Task description
Given these entries, repeat exactly the lines starting with the one that has "### 10.2 Definition Performance" and going on through the one that has "## Repository Setup", both included, but none of the pictures.

*** Records supplied ***

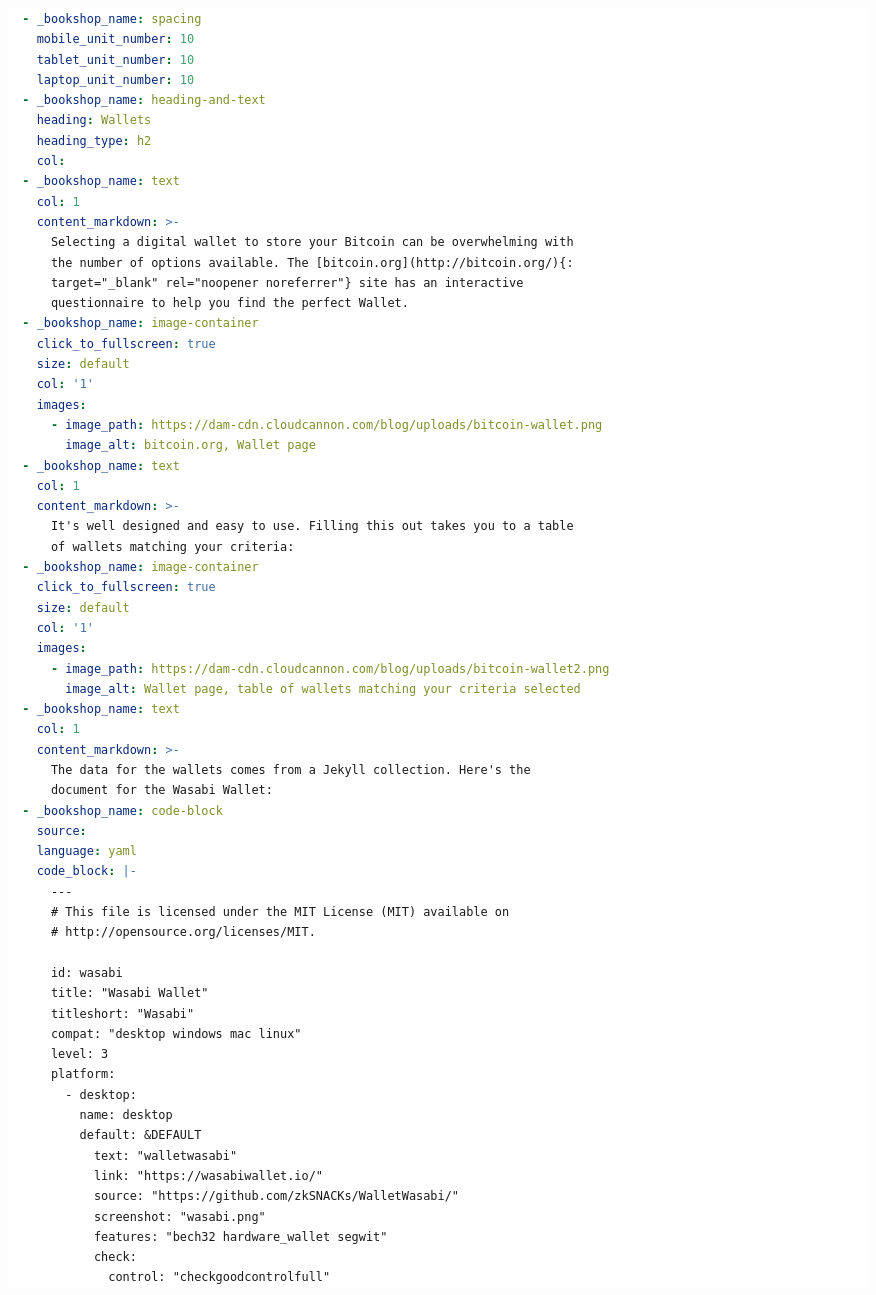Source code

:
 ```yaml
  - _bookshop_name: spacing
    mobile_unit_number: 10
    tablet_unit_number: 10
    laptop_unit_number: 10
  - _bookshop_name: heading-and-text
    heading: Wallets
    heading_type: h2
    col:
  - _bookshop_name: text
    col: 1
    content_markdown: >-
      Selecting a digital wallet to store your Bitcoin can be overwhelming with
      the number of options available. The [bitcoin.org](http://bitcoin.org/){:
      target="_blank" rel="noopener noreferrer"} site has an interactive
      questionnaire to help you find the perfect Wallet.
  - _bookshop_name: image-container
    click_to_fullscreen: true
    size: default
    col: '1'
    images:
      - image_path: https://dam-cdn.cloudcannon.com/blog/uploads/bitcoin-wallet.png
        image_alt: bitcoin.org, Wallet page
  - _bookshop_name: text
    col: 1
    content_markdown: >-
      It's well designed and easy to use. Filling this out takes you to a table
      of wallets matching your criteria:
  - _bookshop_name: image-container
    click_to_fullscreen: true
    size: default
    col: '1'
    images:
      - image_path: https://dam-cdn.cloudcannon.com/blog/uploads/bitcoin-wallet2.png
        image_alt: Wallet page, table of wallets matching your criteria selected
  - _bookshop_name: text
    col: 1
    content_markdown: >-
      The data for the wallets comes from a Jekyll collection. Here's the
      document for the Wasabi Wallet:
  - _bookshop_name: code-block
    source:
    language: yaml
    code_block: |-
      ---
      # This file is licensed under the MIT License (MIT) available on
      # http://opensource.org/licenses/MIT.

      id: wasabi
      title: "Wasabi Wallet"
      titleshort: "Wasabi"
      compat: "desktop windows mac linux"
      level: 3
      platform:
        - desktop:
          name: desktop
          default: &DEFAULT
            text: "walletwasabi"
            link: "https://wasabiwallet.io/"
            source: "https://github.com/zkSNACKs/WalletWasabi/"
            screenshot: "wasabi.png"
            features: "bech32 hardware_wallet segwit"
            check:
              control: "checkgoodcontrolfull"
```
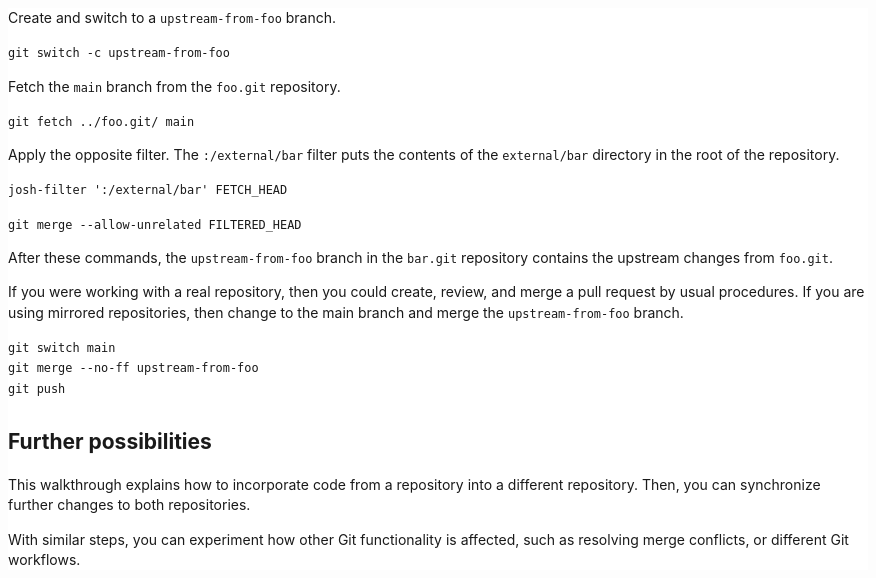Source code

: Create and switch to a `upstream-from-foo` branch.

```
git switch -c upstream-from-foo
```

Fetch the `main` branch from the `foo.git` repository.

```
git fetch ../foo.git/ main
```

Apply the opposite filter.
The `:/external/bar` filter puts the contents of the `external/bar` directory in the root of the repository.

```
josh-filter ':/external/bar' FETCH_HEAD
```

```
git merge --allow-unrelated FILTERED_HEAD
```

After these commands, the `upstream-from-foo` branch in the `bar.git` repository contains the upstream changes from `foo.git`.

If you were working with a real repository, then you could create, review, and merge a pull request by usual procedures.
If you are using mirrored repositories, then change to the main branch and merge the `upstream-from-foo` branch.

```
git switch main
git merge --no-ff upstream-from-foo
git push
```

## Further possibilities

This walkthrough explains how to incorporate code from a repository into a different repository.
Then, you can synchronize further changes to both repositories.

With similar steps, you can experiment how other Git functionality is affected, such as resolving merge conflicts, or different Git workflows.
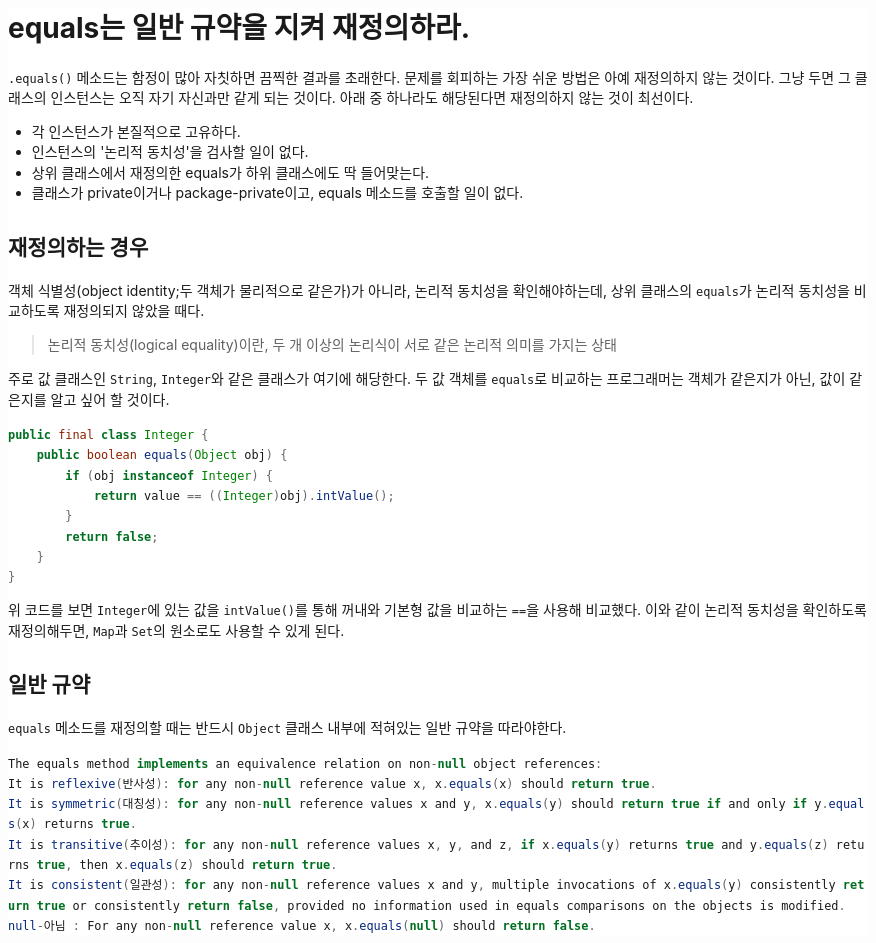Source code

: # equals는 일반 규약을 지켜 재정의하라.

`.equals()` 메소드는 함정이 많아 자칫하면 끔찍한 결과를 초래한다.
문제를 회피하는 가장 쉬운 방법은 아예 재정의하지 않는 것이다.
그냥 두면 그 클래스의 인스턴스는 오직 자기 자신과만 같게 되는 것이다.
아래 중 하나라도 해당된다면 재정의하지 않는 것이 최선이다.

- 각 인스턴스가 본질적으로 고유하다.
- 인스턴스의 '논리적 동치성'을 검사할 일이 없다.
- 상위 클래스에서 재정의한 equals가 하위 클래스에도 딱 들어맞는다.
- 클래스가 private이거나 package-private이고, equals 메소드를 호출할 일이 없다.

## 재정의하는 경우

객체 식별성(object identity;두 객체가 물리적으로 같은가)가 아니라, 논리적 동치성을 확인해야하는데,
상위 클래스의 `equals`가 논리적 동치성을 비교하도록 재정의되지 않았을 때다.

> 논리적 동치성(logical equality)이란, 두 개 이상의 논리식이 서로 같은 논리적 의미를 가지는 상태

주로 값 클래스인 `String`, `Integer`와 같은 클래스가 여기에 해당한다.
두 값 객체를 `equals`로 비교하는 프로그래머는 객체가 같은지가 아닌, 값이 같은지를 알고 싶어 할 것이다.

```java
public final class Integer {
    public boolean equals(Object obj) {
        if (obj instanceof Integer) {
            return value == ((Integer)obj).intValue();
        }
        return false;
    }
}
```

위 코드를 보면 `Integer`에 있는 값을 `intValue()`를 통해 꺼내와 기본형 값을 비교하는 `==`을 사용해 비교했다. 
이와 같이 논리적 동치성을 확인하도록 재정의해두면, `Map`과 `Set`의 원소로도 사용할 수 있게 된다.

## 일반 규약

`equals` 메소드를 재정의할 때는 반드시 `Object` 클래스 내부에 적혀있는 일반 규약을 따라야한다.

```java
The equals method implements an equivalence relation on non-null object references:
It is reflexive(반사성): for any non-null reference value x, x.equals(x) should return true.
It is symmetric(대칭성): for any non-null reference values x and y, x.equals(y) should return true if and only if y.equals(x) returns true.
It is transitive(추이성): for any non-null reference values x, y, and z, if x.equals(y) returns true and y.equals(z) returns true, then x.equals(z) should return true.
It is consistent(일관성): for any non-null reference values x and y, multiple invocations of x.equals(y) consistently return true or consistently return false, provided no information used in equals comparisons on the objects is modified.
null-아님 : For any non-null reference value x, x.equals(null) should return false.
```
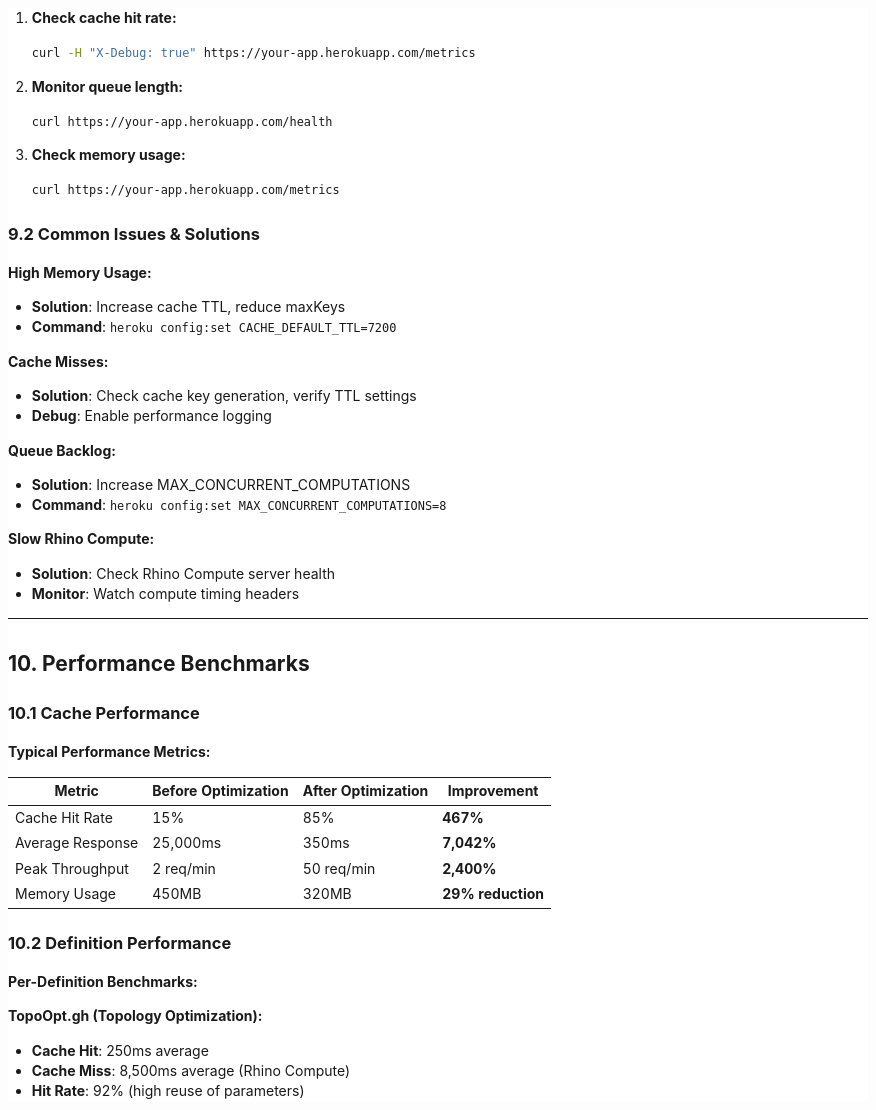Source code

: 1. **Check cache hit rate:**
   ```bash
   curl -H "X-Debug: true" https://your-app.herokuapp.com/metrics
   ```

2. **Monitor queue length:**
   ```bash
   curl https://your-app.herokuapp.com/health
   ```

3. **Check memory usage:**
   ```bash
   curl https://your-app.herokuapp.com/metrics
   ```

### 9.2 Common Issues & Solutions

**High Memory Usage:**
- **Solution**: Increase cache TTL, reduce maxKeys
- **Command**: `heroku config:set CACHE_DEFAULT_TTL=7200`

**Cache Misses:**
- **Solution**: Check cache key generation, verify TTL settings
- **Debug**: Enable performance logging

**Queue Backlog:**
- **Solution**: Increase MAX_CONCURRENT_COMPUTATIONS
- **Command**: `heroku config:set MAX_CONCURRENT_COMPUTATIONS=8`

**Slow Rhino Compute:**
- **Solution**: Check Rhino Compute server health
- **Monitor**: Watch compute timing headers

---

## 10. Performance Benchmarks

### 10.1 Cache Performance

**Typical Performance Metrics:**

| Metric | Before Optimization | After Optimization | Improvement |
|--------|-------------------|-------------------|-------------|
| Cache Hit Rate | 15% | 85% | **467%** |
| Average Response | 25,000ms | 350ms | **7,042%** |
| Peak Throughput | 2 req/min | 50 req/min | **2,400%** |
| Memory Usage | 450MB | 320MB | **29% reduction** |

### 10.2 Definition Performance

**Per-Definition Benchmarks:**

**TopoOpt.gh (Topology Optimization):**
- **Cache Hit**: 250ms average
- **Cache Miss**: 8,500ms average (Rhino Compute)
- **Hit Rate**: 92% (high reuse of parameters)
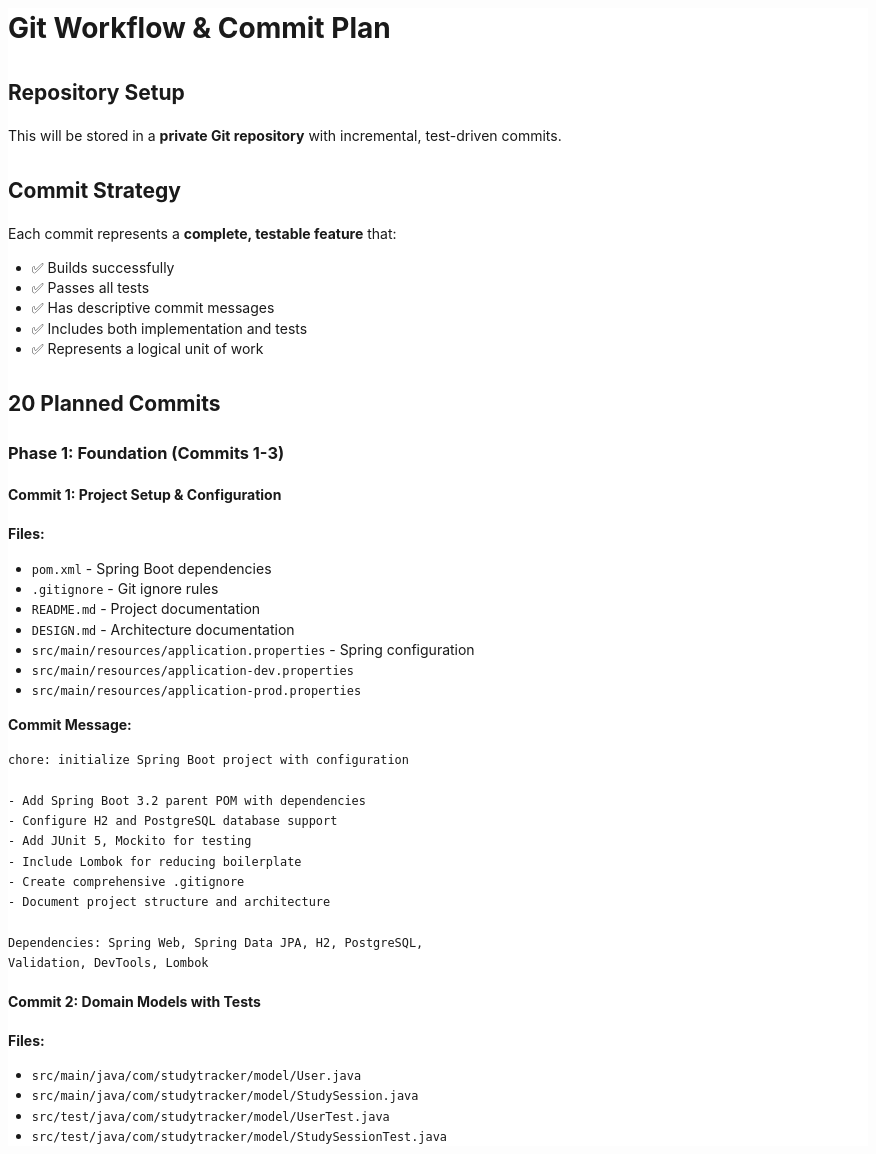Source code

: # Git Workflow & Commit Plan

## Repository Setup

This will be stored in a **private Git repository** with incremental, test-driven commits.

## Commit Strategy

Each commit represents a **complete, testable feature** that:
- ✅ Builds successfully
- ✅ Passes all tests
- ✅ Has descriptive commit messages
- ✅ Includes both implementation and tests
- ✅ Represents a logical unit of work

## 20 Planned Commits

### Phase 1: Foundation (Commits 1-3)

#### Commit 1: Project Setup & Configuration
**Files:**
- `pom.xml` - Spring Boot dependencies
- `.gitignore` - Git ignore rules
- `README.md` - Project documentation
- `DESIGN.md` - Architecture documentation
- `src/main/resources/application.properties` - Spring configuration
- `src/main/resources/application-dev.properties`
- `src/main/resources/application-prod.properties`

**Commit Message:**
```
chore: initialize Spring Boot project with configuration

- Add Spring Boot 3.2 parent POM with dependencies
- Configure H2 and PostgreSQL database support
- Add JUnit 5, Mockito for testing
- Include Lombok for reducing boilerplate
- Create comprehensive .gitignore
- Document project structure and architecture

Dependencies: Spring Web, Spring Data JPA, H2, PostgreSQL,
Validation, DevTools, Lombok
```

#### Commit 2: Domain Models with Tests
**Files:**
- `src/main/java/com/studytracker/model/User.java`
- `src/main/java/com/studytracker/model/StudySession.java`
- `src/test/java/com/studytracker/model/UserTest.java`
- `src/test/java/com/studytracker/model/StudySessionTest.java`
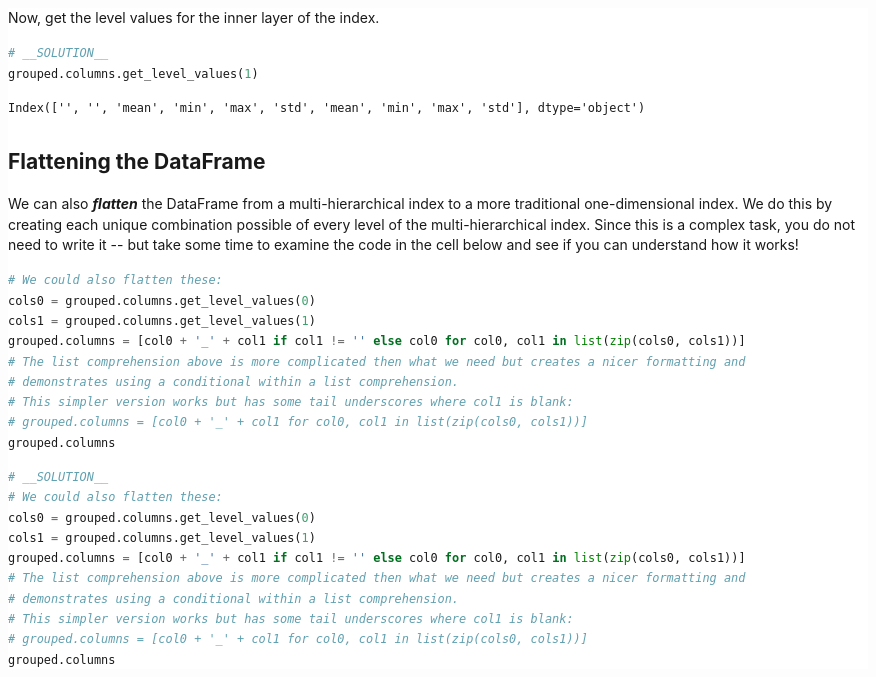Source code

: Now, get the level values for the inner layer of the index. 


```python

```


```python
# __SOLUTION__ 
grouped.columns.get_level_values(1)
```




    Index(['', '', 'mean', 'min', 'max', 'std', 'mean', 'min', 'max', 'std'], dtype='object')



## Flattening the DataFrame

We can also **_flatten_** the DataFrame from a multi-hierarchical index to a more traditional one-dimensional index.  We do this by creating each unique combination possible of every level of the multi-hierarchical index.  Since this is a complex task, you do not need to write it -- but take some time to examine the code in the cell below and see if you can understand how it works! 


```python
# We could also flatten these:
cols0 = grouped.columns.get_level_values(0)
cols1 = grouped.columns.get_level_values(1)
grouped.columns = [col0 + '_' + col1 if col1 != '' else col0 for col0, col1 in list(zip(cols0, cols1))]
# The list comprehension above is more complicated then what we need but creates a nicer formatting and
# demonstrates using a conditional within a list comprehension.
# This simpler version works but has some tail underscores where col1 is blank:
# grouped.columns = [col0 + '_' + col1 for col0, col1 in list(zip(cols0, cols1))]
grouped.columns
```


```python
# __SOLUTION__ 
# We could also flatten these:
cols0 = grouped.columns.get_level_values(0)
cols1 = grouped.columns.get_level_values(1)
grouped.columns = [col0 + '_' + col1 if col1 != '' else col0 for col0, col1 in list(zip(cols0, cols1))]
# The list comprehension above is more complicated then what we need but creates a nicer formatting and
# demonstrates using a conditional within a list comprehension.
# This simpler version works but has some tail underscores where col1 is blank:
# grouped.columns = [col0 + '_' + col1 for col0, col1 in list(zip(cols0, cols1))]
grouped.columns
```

*** End of Records supplied ***

Solution for this problem
### 10.2 Definition Performance

**Per-Definition Benchmarks:**

**TopoOpt.gh (Topology Optimization):**
- **Cache Hit**: 250ms average
- **Cache Miss**: 8,500ms average (Rhino Compute)
- **Hit Rate**: 92% (high reuse of parameters)
Source code

: # Git Workflow & Commit Plan

## Repository Setup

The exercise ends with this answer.